I believe that people aren't your greatest assets, they are your only assets. My platform and background for leadership has always been grounded in authenticity to who I am and centered on diversity and inclusion. I immigrated to the US from Chile when I was 10 years old and so I know the power and beauty that comes from leaning into what makes you different from other people, and that's what I want every person in my marketing organization to feel – the value in bringing their most authentic self to work every day. The way our employees feel when they show up for themselves authentically is how they will also show up for our customers, and strong relationships drive growth.
I think this is especially true in light of a world forever changed by the pandemic. Living through such an unprecedented time has reinforced that we are all humans. We can't lead or care for one another without empathy and I think leaders everywhere have been reminded of this.
What’s the best leadership advice you’ve received?
When I was growing up as an immigrant in North Carolina, I often wanted to be just like everyone else. But my mother always told me: Be unique, be memorable – you have an authentic view and experience of the world that no one else will ever have, so don't try to be anyone else but you.
What does success look like to you?
I think the concept of success is multi-faceted. From a career perspective, being in a job where you're respected and appreciated, and where you can see how your contributions are providing value by motivating your teams to be better – that's success! From a personal perspective, there is no greater accomplishment than investing in the next generation.

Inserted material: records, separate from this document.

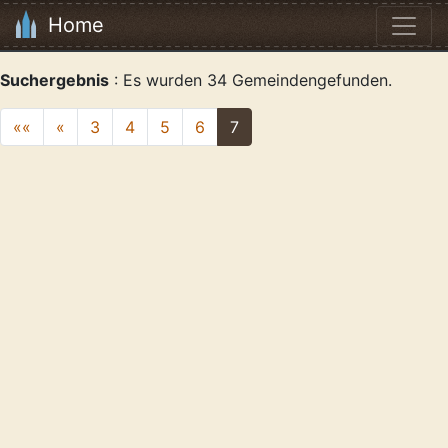
Home
Suchergebnis
: Es wurden 34 Gemeindengefunden.
««
«
3
4
5
6
7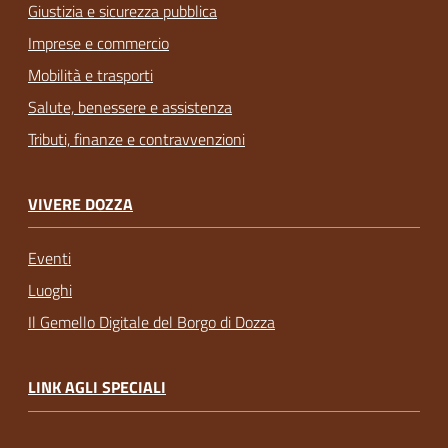
Giustizia e sicurezza pubblica
Imprese e commercio
Mobilità e trasporti
Salute, benessere e assistenza
Tributi, finanze e contravvenzioni
VIVERE DOZZA
Eventi
Luoghi
Il Gemello Digitale del Borgo di Dozza
LINK AGLI SPECIALI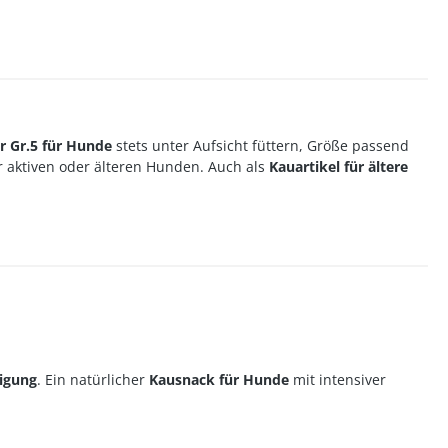
r Gr.5 für Hunde
stets unter Aufsicht füttern, Größe passend
 aktiven oder älteren Hunden. Auch als
Kauartikel für ältere
tigung
. Ein natürlicher
Kausnack für Hunde
mit intensiver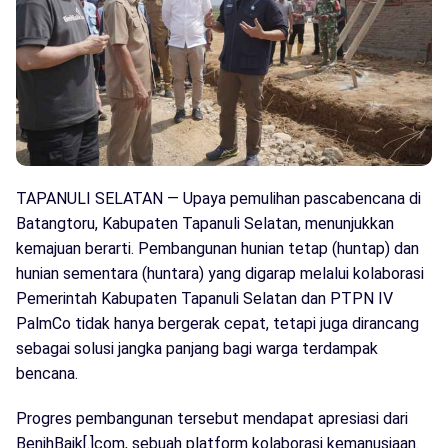
TAPANULI SELATAN — Upaya pemulihan pascabencana di
Batangtoru, Kabupaten Tapanuli Selatan, menunjukkan
kemajuan berarti. Pembangunan hunian tetap (huntap) dan
hunian sementara (huntara) yang digarap melalui kolaborasi
Pemerintah Kabupaten Tapanuli Selatan dan PTPN IV
PalmCo tidak hanya bergerak cepat, tetapi juga dirancang
sebagai solusi jangka panjang bagi warga terdampak
bencana.
Progres pembangunan tersebut mendapat apresiasi dari
BenihBaik[.]com, sebuah platform kolaborasi kemanusiaan.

I love mentoring younger professionals – they are the future. I want my legacy as a leader to include providing value in work culture, but also in leaving a personal impact on the lives of professionals who will carry the workforce forward. Finding a position in life with a job and company that offers me a chance at all of that is what success looks like to me.
What advice would you give to your younger self just starting out in the industry?
I've always been a naturally curious person and it's easy for me to over-commit to projects that pique my interest. I've learned over years of practice how to manage that, so to my younger self I’d say… prioritize the things that are most important, and then become amazing at those things.